Il coraggio e l’intraprendenza dell’uomo dinanzi ad una situazione disperata.

di calogero - mercoledì 27 aprile 2005 - 5324 letture

Nell’originale del 1966 “Il volo della fenice”, diretto da Robert “Quella sporca dozzina” Aldrich, ad interpretare i superstiti del disastro aero - un bimotore precipitato nel Sahara - c’erano i nomi di Ernest Borgnine, Peter Finch e James Stewart.

Oggi, nel remake omonimo prodotto dal figlio di Aldrich - William - e diretto professionalmente da John Moore (“Behin enemy lines - Dietro le linee nemiche”), bisogna “accontentarsi” di nomi come quelli di Dennis Quaid (che comunque “invecchiando” migliora!), Giovanni Ribisi, Mirando Otto, Tyrese Gibson per il ruolo dei sopravvissuti al disastro aereo che li vede costretti - con poca acqua e cibo - nel deserto del Gobi e senza alcuna possibilità di essere raggiunti dalle squadre di soccorso.

Anche per loro la sola speranza di salvezza consiste nel fare l’impossibile: costruire un nuovo aeroplano utilizzando i rottami del loro velivolo.
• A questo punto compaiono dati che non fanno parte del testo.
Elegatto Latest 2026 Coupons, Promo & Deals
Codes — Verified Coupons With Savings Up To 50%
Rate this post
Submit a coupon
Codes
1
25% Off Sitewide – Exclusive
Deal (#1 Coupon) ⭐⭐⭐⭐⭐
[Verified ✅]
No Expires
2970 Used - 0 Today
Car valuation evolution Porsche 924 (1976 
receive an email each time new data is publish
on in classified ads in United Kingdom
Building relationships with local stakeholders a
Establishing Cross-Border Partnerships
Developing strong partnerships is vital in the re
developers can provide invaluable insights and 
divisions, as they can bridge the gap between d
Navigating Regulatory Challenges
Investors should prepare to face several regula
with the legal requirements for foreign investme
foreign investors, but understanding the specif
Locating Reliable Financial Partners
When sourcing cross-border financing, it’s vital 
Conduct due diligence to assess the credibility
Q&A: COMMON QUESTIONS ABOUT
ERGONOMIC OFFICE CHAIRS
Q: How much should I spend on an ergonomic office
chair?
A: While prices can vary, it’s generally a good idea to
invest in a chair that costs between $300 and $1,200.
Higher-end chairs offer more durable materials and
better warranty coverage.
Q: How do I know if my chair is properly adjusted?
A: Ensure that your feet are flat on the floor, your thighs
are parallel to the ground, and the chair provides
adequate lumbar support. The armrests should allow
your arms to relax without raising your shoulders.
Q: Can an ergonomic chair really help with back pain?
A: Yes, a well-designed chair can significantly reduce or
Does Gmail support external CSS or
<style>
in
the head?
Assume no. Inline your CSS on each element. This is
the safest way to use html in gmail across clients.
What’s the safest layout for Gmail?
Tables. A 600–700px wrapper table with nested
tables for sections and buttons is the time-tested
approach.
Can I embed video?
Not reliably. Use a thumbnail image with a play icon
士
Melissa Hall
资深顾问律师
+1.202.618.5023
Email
Classico film d’azione sul tema “gruppo ‘d’uomini in situazione di estrema difficoltà” (genere sempre fortunato sul grande schermo!), il moderno “Il volo della Fenice” si rivela un discreto prodotto d’intrattenimento che grazie ad interpreti in parte, una regia fluida e tesa, set naturali mozzafiato (il deserto della Namibia) ed una fotografia patinata (Brendan Veronica Guerin Galvin) ma d’effetto ci appassiona e coinvolge facendoci iriflettere su quanto straordinario sia l’essere umano quando nei momenti peggiori della sia esistenza è costretto a dare il meglio di sé.